■ **What to do**
Of the entries below, restate word for word only the section that runs from the line with "- Enqueue: addition" to the line with "- Can be used", counting both ends.

■ **Source texts of formatted documents**
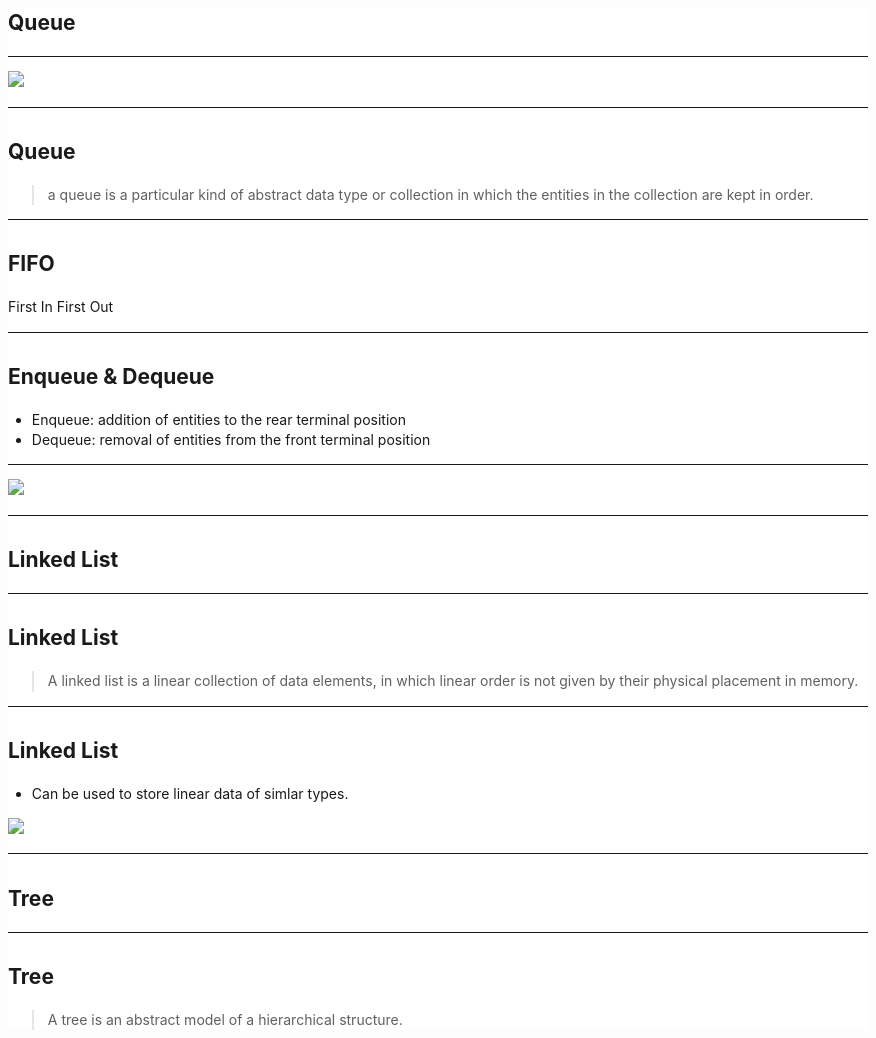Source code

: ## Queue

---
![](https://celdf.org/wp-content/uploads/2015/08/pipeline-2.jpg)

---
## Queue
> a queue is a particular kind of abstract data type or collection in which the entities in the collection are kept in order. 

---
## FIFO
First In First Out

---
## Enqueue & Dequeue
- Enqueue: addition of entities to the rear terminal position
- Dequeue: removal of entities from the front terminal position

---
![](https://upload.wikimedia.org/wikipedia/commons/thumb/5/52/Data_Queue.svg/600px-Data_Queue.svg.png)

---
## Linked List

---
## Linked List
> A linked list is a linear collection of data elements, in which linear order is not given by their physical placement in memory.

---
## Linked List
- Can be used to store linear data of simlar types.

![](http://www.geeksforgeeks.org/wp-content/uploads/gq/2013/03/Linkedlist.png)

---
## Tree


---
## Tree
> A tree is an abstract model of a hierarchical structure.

* * *

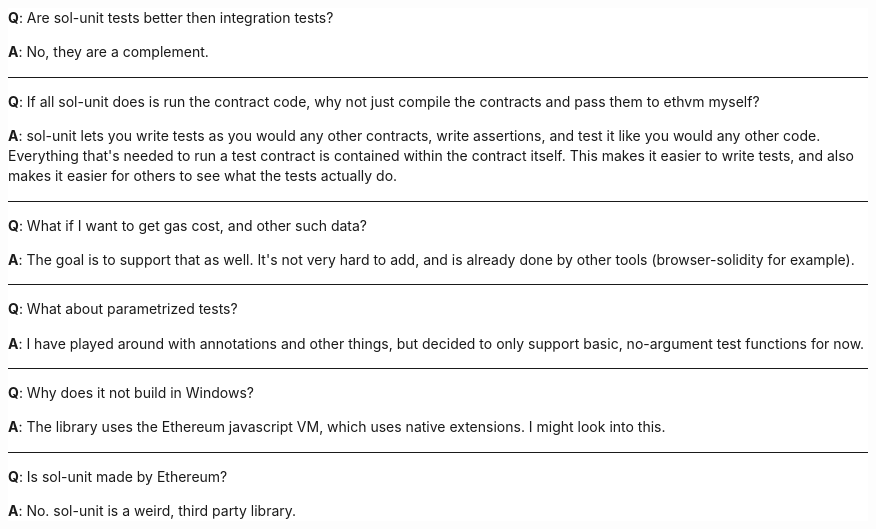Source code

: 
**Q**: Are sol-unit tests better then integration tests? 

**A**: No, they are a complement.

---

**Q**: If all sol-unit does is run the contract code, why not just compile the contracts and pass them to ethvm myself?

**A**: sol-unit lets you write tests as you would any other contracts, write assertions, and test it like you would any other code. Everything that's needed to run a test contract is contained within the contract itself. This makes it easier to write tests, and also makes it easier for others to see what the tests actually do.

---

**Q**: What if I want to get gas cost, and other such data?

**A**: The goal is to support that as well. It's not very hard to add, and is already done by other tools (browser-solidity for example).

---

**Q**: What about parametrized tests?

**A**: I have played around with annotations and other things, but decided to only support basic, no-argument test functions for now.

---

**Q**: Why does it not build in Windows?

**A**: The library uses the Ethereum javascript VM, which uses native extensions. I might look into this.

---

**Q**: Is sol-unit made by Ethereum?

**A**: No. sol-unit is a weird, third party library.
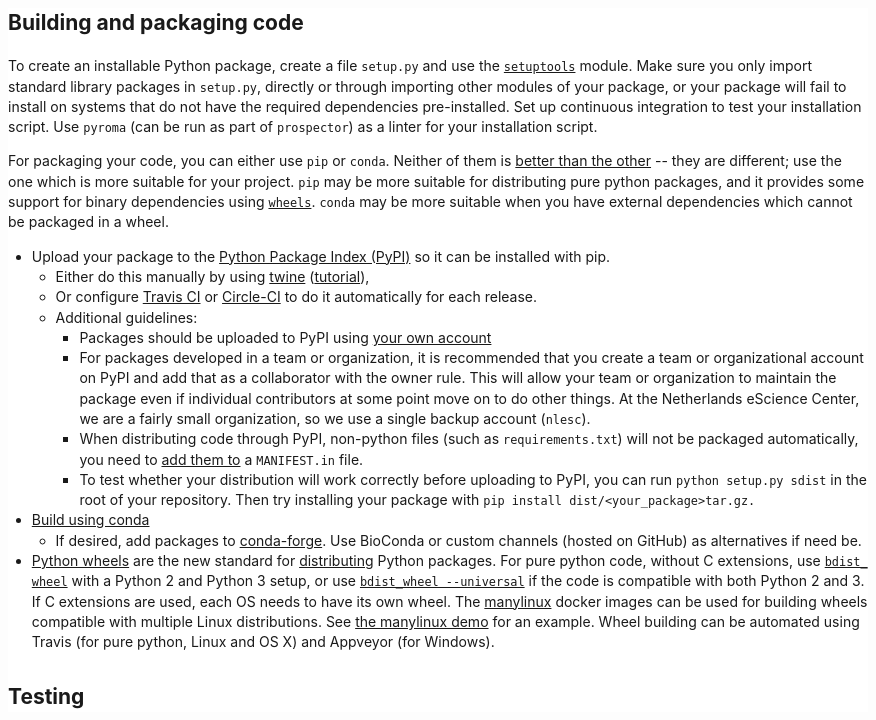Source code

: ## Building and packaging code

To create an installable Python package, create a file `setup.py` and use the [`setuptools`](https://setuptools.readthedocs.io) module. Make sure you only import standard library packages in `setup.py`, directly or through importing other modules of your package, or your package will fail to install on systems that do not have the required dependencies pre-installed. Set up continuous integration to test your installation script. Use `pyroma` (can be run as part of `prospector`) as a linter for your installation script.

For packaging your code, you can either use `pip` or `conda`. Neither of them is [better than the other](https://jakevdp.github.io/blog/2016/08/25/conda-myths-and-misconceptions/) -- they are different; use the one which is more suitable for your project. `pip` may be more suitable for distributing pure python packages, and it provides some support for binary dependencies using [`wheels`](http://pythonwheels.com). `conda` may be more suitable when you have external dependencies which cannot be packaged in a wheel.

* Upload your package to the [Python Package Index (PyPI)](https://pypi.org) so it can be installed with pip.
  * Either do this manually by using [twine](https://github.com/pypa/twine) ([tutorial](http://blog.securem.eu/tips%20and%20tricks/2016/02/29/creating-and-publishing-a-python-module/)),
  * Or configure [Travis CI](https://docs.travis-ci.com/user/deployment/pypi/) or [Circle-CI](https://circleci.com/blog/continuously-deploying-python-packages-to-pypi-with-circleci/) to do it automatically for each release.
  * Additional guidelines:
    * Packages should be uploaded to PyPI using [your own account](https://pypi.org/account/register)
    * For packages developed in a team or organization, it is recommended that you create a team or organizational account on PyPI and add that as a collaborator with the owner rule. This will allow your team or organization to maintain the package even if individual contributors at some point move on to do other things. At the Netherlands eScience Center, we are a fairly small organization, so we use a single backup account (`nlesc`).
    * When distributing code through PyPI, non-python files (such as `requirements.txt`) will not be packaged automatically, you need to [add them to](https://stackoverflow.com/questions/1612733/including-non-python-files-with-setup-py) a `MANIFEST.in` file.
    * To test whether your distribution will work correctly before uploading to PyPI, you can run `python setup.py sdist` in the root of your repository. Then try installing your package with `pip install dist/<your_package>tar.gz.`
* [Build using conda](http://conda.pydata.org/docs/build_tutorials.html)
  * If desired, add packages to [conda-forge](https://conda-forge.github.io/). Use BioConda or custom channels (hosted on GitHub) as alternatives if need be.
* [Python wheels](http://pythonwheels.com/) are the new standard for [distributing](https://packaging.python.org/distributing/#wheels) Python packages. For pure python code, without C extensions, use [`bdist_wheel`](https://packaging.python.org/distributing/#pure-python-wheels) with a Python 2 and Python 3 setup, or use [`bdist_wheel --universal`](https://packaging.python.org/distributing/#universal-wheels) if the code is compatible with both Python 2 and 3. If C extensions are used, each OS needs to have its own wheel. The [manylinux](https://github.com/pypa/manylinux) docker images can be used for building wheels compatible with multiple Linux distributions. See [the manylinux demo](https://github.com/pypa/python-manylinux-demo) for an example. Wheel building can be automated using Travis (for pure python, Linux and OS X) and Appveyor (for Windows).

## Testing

■ **Task solution**
- Enqueue: addition of entities to the rear terminal position
- Dequeue: removal of entities from the front terminal position

---
![](https://upload.wikimedia.org/wikipedia/commons/thumb/5/52/Data_Queue.svg/600px-Data_Queue.svg.png)

---
## Linked List

---
## Linked List
> A linked list is a linear collection of data elements, in which linear order is not given by their physical placement in memory.

---
## Linked List
- Can be used to store linear data of simlar types.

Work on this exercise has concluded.